All that remains is to print the variables:

# print classification scores
print("True Positives: ", tp)
print("True Negatives: ", tn)
print("False Positives:", fp)
print("False Negatives:", fn)

We can now calculate and print the TPR and FPR:

# get tpr and fpr
tpr = 1.0 * tp / (tp + fn)
fpr = 1.0 * fp / (fp + tn)
print("TPR:", tpr)
print("FPR:", fpr)

And the accuracy, precision, and recall:

# print other metrics
accuracy = 1.0 * (tp + tn) / (tp + tn + fp + fn)
precision = 1.0 * tp / (tp + fp)
recall = 1.0 * tp / (tp + fn)
print("Accuracy:", accuracy)
print("Precision:", precision)
print("Recall:", recall

Here is the output of the code:

We get an accuracy of 0.64, a precision of 0.37, and a recall of 0.73.

The model is correct 64% of the time. That seems pretty good, but for every positive prediction made, only 37% are correct. And for every positive case, 73% is predicted correctly.


ROC And AUC

To wrap up, let's calculate the ROC curve and the AUC value.
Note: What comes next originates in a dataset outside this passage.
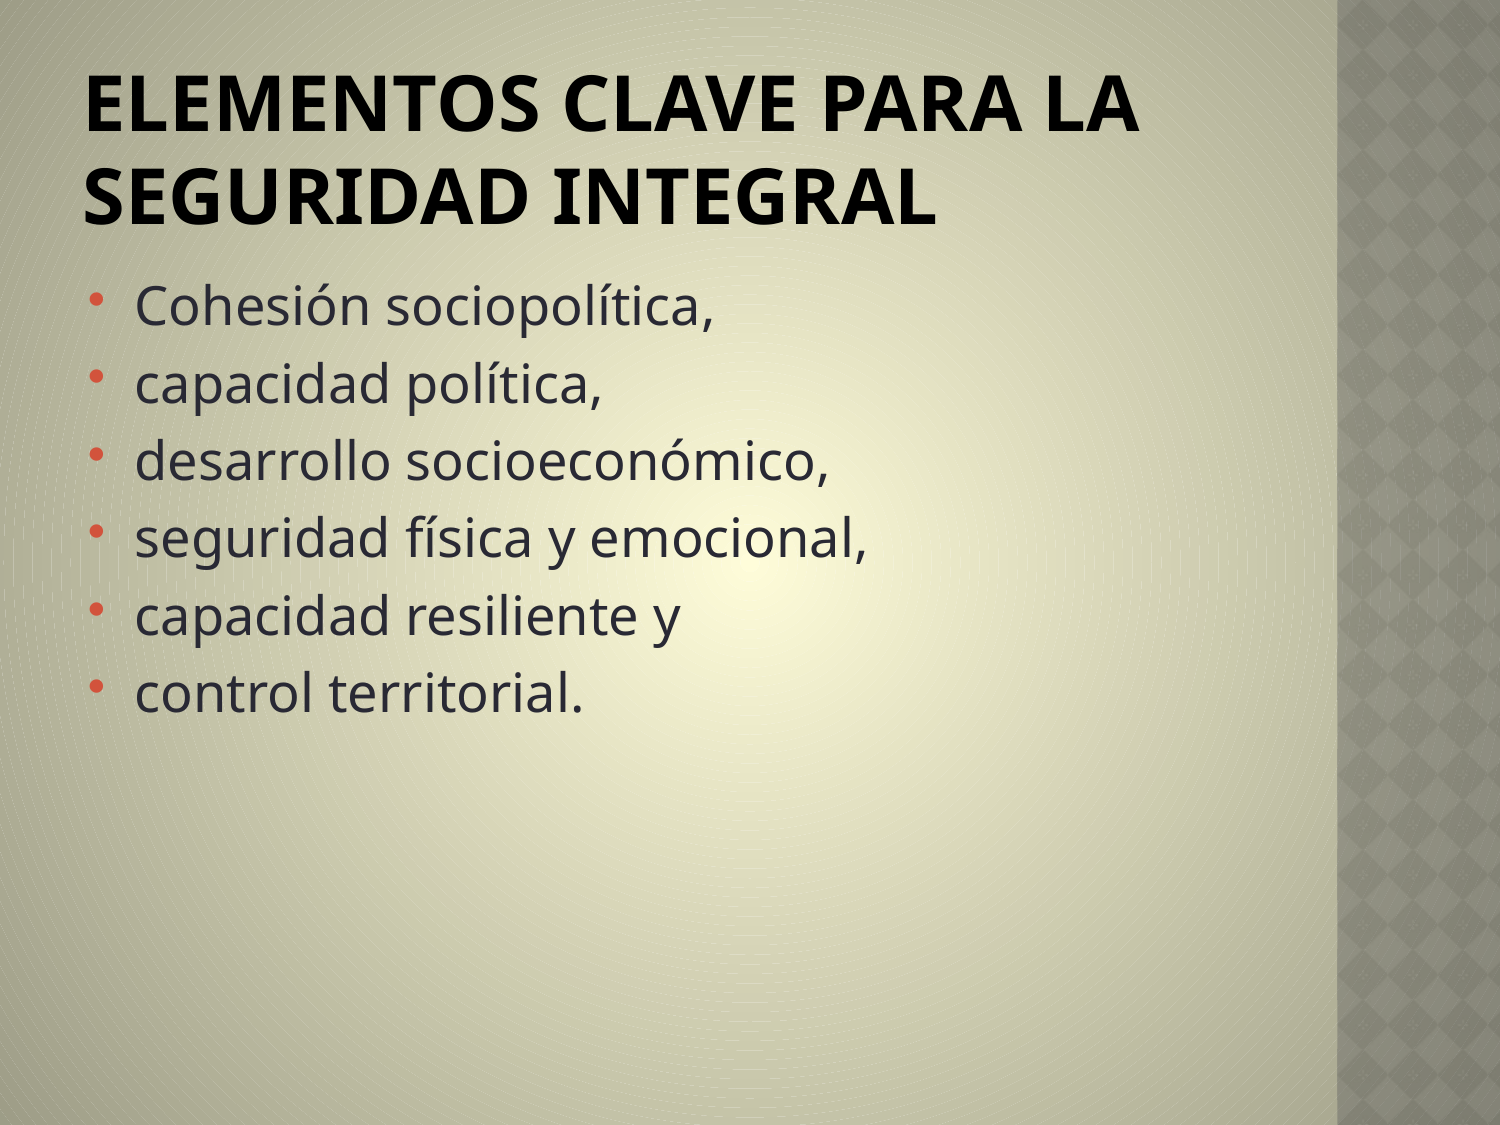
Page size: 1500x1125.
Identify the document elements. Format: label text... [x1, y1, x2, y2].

title Elementos clave para la seguridad integral [75, 52, 1263, 240]
list Cohesión sociopolítica, capacidad política, desarrollo socioeconómico, seguridad física y emocional, capacidad resiliente y control territorial. [75, 264, 1263, 1059]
To calculate the AUC value, we first need to evaluate our model. This will apply the model to the validation set and calculate a bunch of evaluation metrics, including the AUC:

# get the auc value
print ("Evaluating ML model...")
evaluation_set = model.evaluate(
    input_fn = lambda: input_fn(
        validation[feature_columns], 
        validation.median_high_house_value,
        epochs = 1)
)
print ("AUC:", evaluation_set["auc"])

After evaluation, the AUC value is available in the object field named "auc".

To plot the ROC curve, I can use the function metrics.roc_curve in the sklearn module:

# get the roc curve
fpr, tpr, thresholds = metrics.roc_curve(validation.median_high_house_value, 1 - probability_values)
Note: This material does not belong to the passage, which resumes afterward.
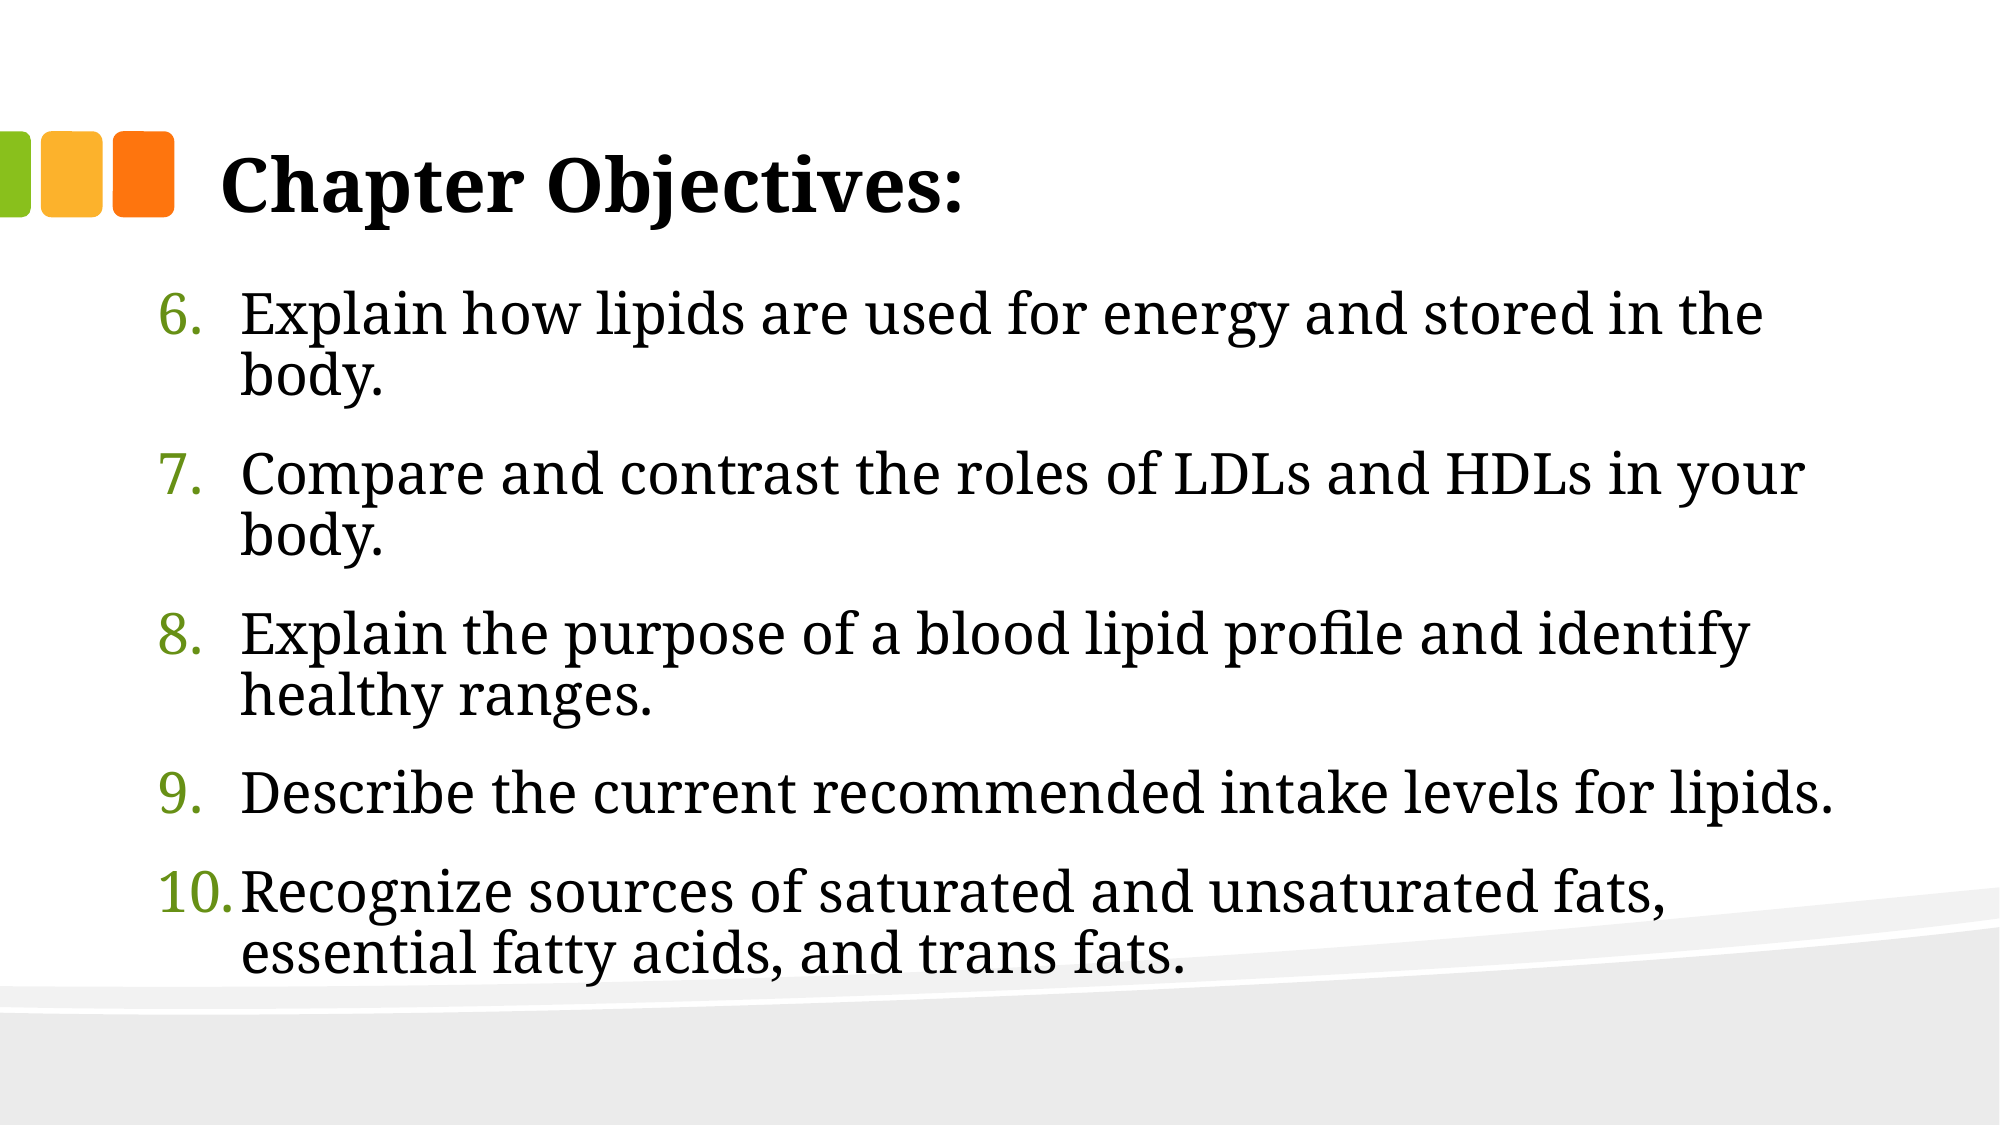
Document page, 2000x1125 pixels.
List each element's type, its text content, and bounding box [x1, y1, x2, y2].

title Chapter Objectives: [199, 24, 1800, 238]
list Explain how lipids are used for energy and stored in the body. Compare and contrast the roles of LDLs and HDLs in your body. Explain the purpose of a blood lipid profile and identify healthy ranges. Describe the current recommended intake levels for lipids. Recognize sources of saturated and unsaturated fats, essential fatty acids, and trans fats. [137, 275, 1875, 1063]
Note how I am again inverting the probability values.

Calling roc_curve will calculate the ROC curve and return three arrays for the FPR, TPR, and thresholds respectively.

Finally, I need to plot the arrays like this:

# plot the roc curve
plt.title("Area under ROC curve")
plt.xlabel("FPR (1 - specificity)")
plt.ylabel("TPR (sensitivity)")
plt.plot(fpr, tpr, label="ROC curve")
plt.plot([0, 1], [0, 1], label="Random classifier")
plt.show()

Note that I add a straight line from the origin to [1, 1]. This corresponds to a classifier that produces completely random results. I want my ROC curve to be above this straight line.

Running the code produces the following output:

And the ROC curve looks like this:

We get an AUC of 0.72 which, according to the table in the previous lecture, corresponds to a classifier with "fair" predictive ability.